首先,我们需要从 PDF 中提取密码哈希。有一个在线工具,但现在让我们使用这个python脚本(pdf2john.py)。
Run it with
python pdf2john.py <your-pdf-file>.使用
python pdf2john.py <your-pdf-file> 运行它。The output should resemble something like this:
输出应类似于以下内容:
|
b'aa.pdf':b'$pdf$4*4*128*-1028*1*16*51cacf728db0cc489bd42a56dd58d87c*32*fa9ce7f2daef91b171ec19e04edc00ba00000000000000000000000000000000*32*c431fab9cc5ef7b59c244b61b745f71ac5ba427b1b9102da468e77127f1e69d6':::::b'D:\\Desktop\\<your PDF file>.pdf'|
We’re only interested in the second part (beginning with
$pdf$4... up till ...69d6). So, let’s copy that out:我们只对第二部分感兴趣(从
$pdf$4... 开始到 ...69d6 )。所以,让我们把它复制出来:|
$pdf$4*4*128*-1028*1*16*51cacf728db0cc489bd42a56dd58d87c*32*fa9ce7f2daef91b171ec19e04edc00ba00000000000000000000000000000000*32*c431fab9cc5ef7b59c244b61b745f71ac5ba427b1b9102da468e77127f1e69d6|
This is the hash we’ll supply to
hashcat later on.这是我们稍后将提供给
hashcat 的哈希值。Starting brute force with
hashcat使用
hashcat 启动暴力破解 ———————————————————First, grab the latest copy of
hashcat from here.首先,从这里获取
hashcat 的最新副本。This command runs a brute force attack on the hash (up till the maximum number of characters):
此命令对哈希运行暴力攻击(直到最大字符数):
hashcat -a 3 -m 10500 '<hash>' (note: the hash must be in quotes, or else some OSes might interpret the $ as a variable)hashcat -a 3 -m 10500 '<hash>' (注意:哈希必须用引号引起来,否则某些操作系统可能会将 $ 解释为变量)Let’s break it down.让我们分解一下。
aspecifies the attack mode. In this case,3indicates brute force.
a指定攻击模式。在这种情况下,3表示暴力破解。
mspecifies the type of hash.hashcatcan actually autodetect the hash type, but for this purpose, we’ll specify it as as10500, which isPDF 1.4 - 1.6 (Acrobat 5 - 8).
m指定哈希的类型。
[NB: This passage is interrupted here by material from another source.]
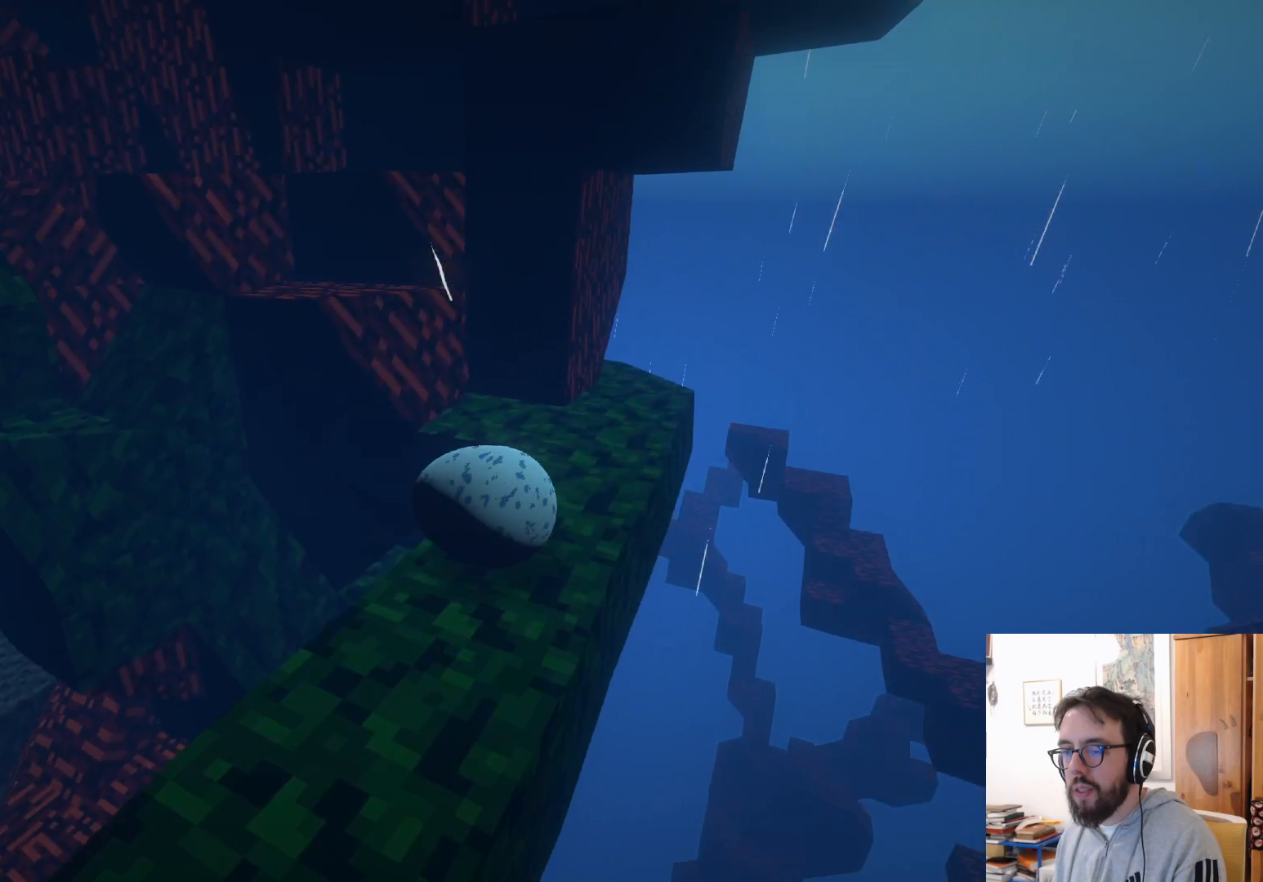
{"buttons": [], "left_stick": "left", "right_stick": "left", "events": [[350, "left_stick", "left"]]}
hashcat实际上可以自动检测哈希类型,但为此,我们将其指定为10500,即PDF 1.4 - 1.6 (Acrobat 5 - 8)。
hashcat also supports masking options. So if you wanted to try all lowercase alphanumeric passwords (a-z, 0-9) up to 10 characters, you could dohashcat 还支持屏蔽选项。因此,如果您想尝试所有最多 10 个字符的小写字母数字密码(a-z,0-9),您可以这样做.\hashcat -a 3 -1 ?l?d -i -m 10500 '<hash>' ?1?1?1?1?1?1?1?1?1?1?1?11specifies the character set in the first position (hashcatsupports multiple character sets). In this case,?lrefers to the setabcde...xyz, and?drefers to all digits 0-9.
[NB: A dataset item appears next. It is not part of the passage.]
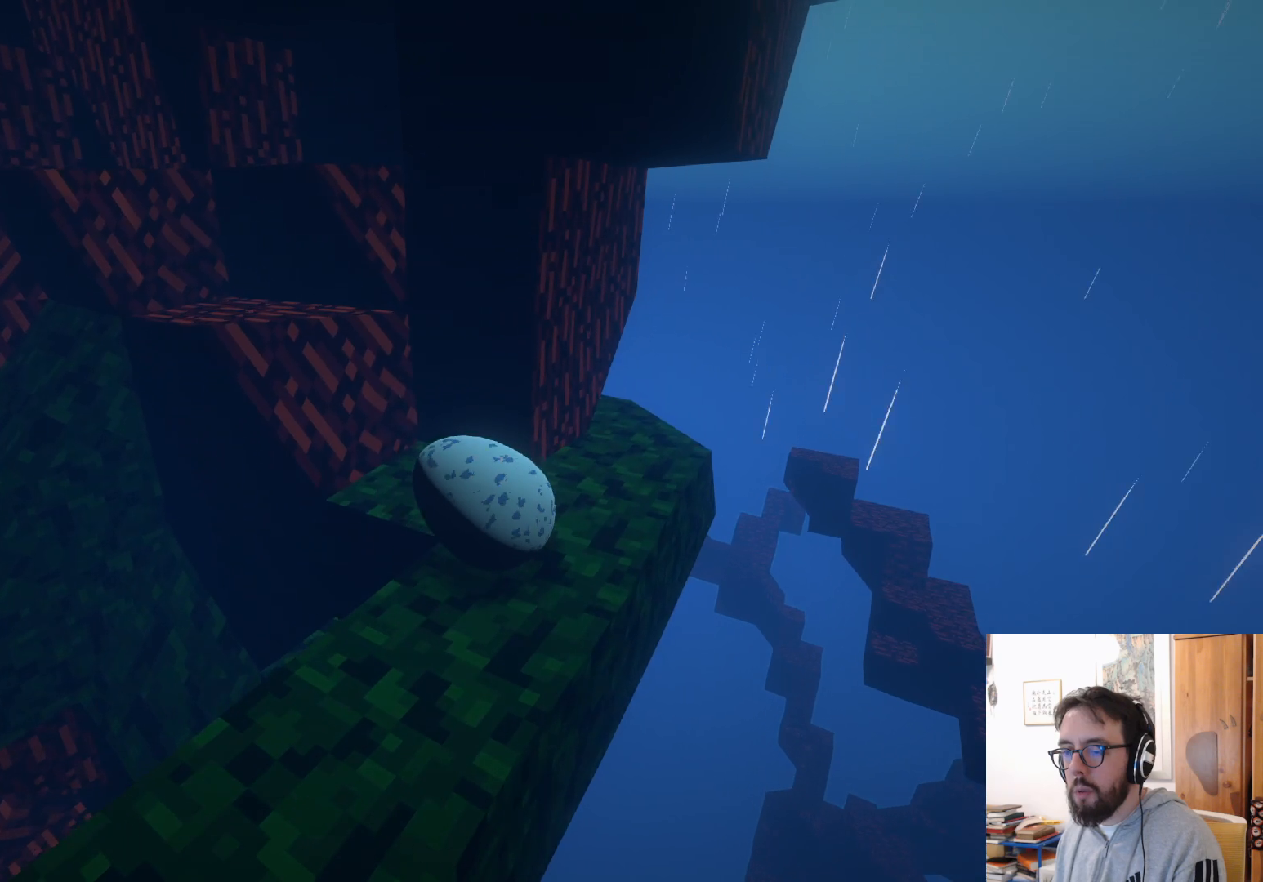
{"buttons": [], "left_stick": "down", "right_stick": "left", "events": [[100, "left_stick", "down"]]}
1指定第一个位置的字符集(hashcat支持多个字符集)。在这种情况下,?l表示集合abcde...xyz,?d表示所有数字 0-9。
ispecifies that we want to progressively try the mask, starting from-increment-min(default 1). What this does is it will try only 1 character of the mask (e.g.a), then 2, up till-increment-max(default being the length of the mask, e.g.zzzzzzzzzz).
i指定我们要从-increment-min(默认为 1)开始逐步尝试掩码。这样做是它只会尝试掩码的 1 个字符(例如a),然后是 2,直到-increment-max(默认为掩码的长度,例如zzzzzzzzzz).
?1?1?1?1?1?1?1?1?1?1?1?1 is the mask itself. ?1 refers to the character set in the first position, that we specified above with -1.?1?1?1?1?1?1?1?1?1?1?1?1 是掩码本身。 ?1 是指我们在上面用 -1 指定的第一个位置的字符集。
Cracking speed on my GTX 970
For comparison, cracking speed on an A100 on GCloud (approx 10x speedup)
相比之下,在 GCloud 上 A100 上的破解速度(大约 10 倍加速)
And that’s it! Password cracking is exponentially slower with regards to the length of the password1, so any clues as to the content of the password will speed it up greatly.
就是这样!密码破解在密码 1 的长度方面呈指数级增长,因此有关密码内容的任何线索都将大大加快速度。